McKnight ended up in the shelter in 2006 after splitting up with the man she was living with. For a week, she moved from one city shelter to another. Unable to tolerate such a life, she moved in with a distant relative, then another. Neither situation was a long-term solution.
Although she was working as a nurse's aide, she was hard-pressed to come up with the $1,500 that she needed to cover rent and a two-month security deposit. She also lacked a solid credit record.
McKnight heard about SafeHome Philadelphia from a caseworker at the city's Department of Human Services. That Housing First program helps families to find and fund new apartments.
A SafeHome counselor, Ruth Holland, spent two weeks looking for an apartment that McKnight could afford.
She found three apartments for her to chose from, each with a monthly rent of about $500. Holland helped persuade a landlord to take a chance on McKnight despite her sketchy credit history.
McKnight had to cover the first month's rent, with SafeHome paying the two-month security deposit. SafeHome budgets about $4,000 per client to cover a grant and follow-up with a caseworker for up to a year.
Holland also steered McKnight to a credit-counseling agency, helped her apply for state aid to cover her heating bill, and checked on her every week for seven months, which was all she needed.

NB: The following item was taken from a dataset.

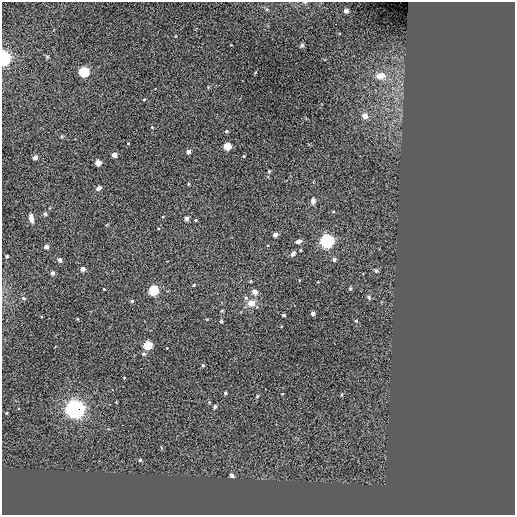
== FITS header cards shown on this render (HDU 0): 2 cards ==
NAXIS1  =                  513 / NUMBER OF ELEMENTS ALONG THIS AXIS
NAXIS2  =                  513 / NUMBER OF ELEMENTS ALONG THIS AXIS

McKnight moved her family into the West Philadelphia apartment in December 2006. Still a nurse's aide, she puts in 48 hours a week, with overtime, on the overnight shift at a nursing home. Her mother cares for her children while she works.
On a recent morning, McKnight was just home from work and trying to stay awake. Her son was visiting his father; her now-2-year-old daughter was chattering nonstop and anxious to play.
"There are moments when I feel like I'm going to break," she said.
But this is what it takes, she explained, to keep her family out of shelters.
"I wasn't going to take my kids through that again," McKnight said.